▸ **DOCUMENT TEXT**
Content starts

1 to n bit numbers with no consecutive 1s in binary representation?

In this problem, we have to find some binary numbers which have no consecutive 1s. In a 3-bit binary string, there are three binary numbers 011, 110, 111, who have consecutive 1s, and five numbers are there which have no consecutive 1s. So after applying this algorithm for 3-bit numbers, the answer will be 5.

If a[i] be the set of binary numbers, whose number of bits are i, and not containing any consecutive 1s, and b[i] is the set of binary number, where number of bits are i, and containing consecutive 1s, then there are recurrence relations like −

a[i] := a[i - 1] + b[i - 1]

b[i] := a[i - 1]

Input

This algorithm takes number of bits for a binary number. Let the input is 4.

Output

It returns the number of binary strings which have no consecutive 1’s.

Here the result is − 8. (There are 8 binary strings which has no consecutive 1’s)

Algorithm

countBinNums(n)

Input: n is the number of bits.
Output: Count how many numbers are present which have no consecutive 1.
Begin
   define lists with strings ending with 0 and ending with 1
   endWithZero[0] := 1
   endWithOne[0] := 1
   for i := 1 to n-1, do
      endWithZero[i] := endWithZero[i-1] + endWithOne[i-1]
      endWithOne[i] := endWithZero[i-1]
   done
   return endWithZero[n-1] + endWithOne[n-1]
End

Example

 Live Demo

#include <iostream>
using namespace std;
int countBinNums(int n) {
   int endWithZero[n], endWithOne[n];
   endWithZero[0] = endWithOne[0] = 1;
   for (int i = 1; i < n; i++) {
      endWithZero[i] = endWithZero[i-1] + endWithOne[i-1];
      endWithOne[i] = endWithZero[i-1];
   }
   return endWithZero[n-1] + endWithOne[n-1];
}
int main(){
   int n;
   cout << "Enter number of bits: "; cin >> n;
   cout << "Number of binary numbers without consecutive 1's: "<<countBinNums(n) << endl;
   return 0;
}

Output

Enter number of bits: 4
Number of binary numbers without consecutive 1's: 8

Content ends

▸ **RECORDED INFORMATION**
Content starts

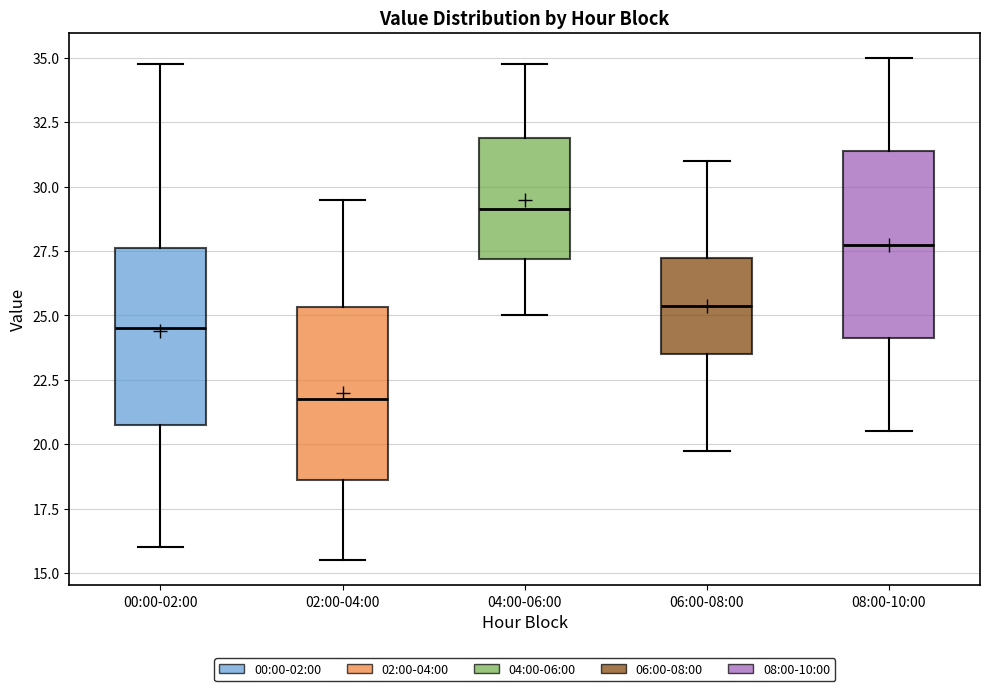

Which box's median line is the lowest?

02:00-04:00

Content ends

Answer these questions from the page on binary numbers with no consecutive 1s:
1. Which three 3-bit binary numbers does it list as having consecutive 1s?
2. What result does it give when the input is 4?
3. What value does the algorithm assign to endWithZero[0] and endWithOne[0]?

▸ **RESPONSE TO THIS TASK**
1. 011, 110 and 111
2. 8
3. 1 to each